▶ **Exercise details**
Print the records below exactly, starting at the first line and stopping after the line that contains "# AEM Forms用語集". Leave out any pictures.
- - - -
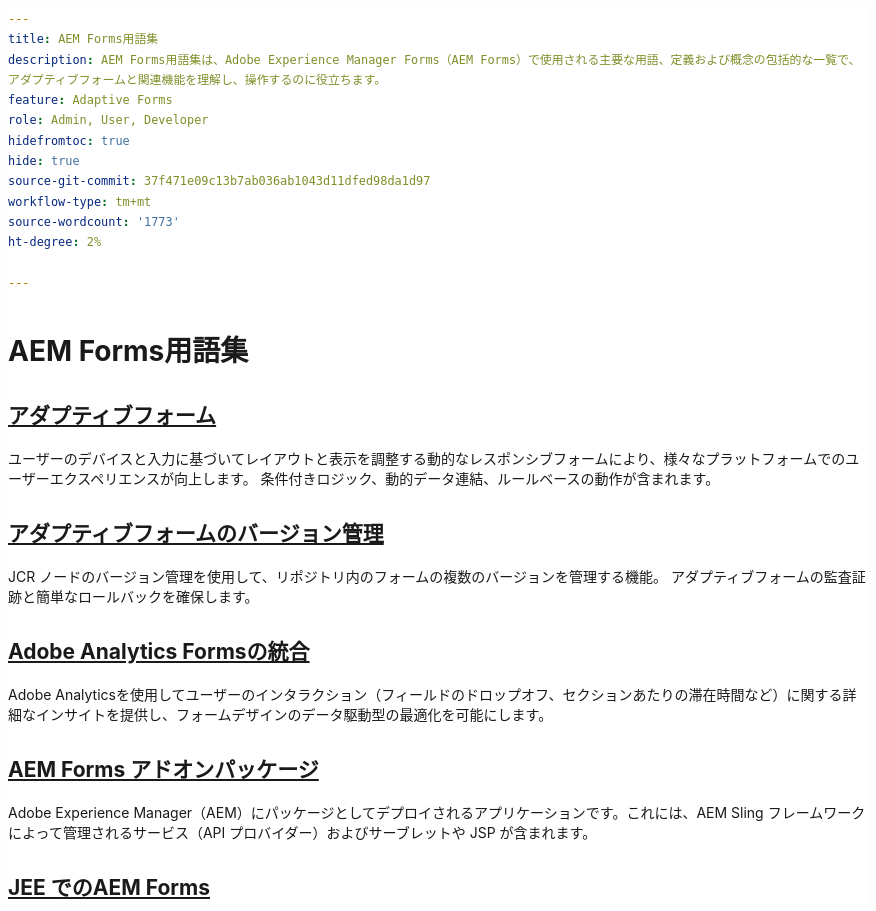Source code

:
 ```yaml
---
title: AEM Forms用語集
description: AEM Forms用語集は、Adobe Experience Manager Forms（AEM Forms）で使用される主要な用語、定義および概念の包括的な一覧で、アダプティブフォームと関連機能を理解し、操作するのに役立ちます。
feature: Adaptive Forms
role: Admin, User, Developer
hidefromtoc: true
hide: true
source-git-commit: 37f471e09c13b7ab036ab1043d11dfed98da1d97
workflow-type: tm+mt
source-wordcount: '1773'
ht-degree: 2%

---
```


# AEM Forms用語集

## [アダプティブフォーム](https://experienceleague.adobe.com/ja/docs/experience-manager-cloud-service/content/forms/adaptive-forms-authoring/authoring-adaptive-forms-foundation-components/create-an-adaptive-form-on-forms-cs/creating-adaptive-form)

ユーザーのデバイスと入力に基づいてレイアウトと表示を調整する動的なレスポンシブフォームにより、様々なプラットフォームでのユーザーエクスペリエンスが向上します。 条件付きロジック、動的データ連結、ルールベースの動作が含まれます。

## [ アダプティブフォームのバージョン管理 ](https://experienceleague.adobe.com/ja/docs/experience-manager-65/content/forms/adaptive-forms-core-components/add-versioning-reviews-comments)

JCR ノードのバージョン管理を使用して、リポジトリ内のフォームの複数のバージョンを管理する機能。 アダプティブフォームの監査証跡と簡単なロールバックを確保します。

## [Adobe Analytics Formsの統合 ](https://experienceleague.adobe.com/ja/docs/experience-manager-cloud-service/content/forms/integrate/services/enable-adobe-analytics-adaptive-form-using-experience-cloud-setup-automation)

Adobe Analyticsを使用してユーザーのインタラクション（フィールドのドロップオフ、セクションあたりの滞在時間など）に関する詳細なインサイトを提供し、フォームデザインのデータ駆動型の最適化を可能にします。

## [AEM Forms アドオンパッケージ ](https://experienceleague.adobe.com/ja/docs/experience-manager-65/content/forms/install-aem-forms/osgi-installation/installing-configuring-aem-forms-osgi)

Adobe Experience Manager（AEM）にパッケージとしてデプロイされるアプリケーションです。これには、AEM Sling フレームワークによって管理されるサービス（API プロバイダー）およびサーブレットや JSP が含まれます。

## [JEE でのAEM Forms](https://experienceleague.adobe.com/ja/docs/experience-manager-65/content/forms/install-aem-forms/jee-installation/aem-forms-jee-supported-platforms)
- - - -
▶ **Response area**
Source code

:
 ```yaml
---
title: AEM Forms用語集
description: AEM Forms用語集は、Adobe Experience Manager Forms（AEM Forms）で使用される主要な用語、定義および概念の包括的な一覧で、アダプティブフォームと関連機能を理解し、操作するのに役立ちます。
feature: Adaptive Forms
role: Admin, User, Developer
hidefromtoc: true
hide: true
source-git-commit: 37f471e09c13b7ab036ab1043d11dfed98da1d97
workflow-type: tm+mt
source-wordcount: '1773'
ht-degree: 2%

---
```


# AEM Forms用語集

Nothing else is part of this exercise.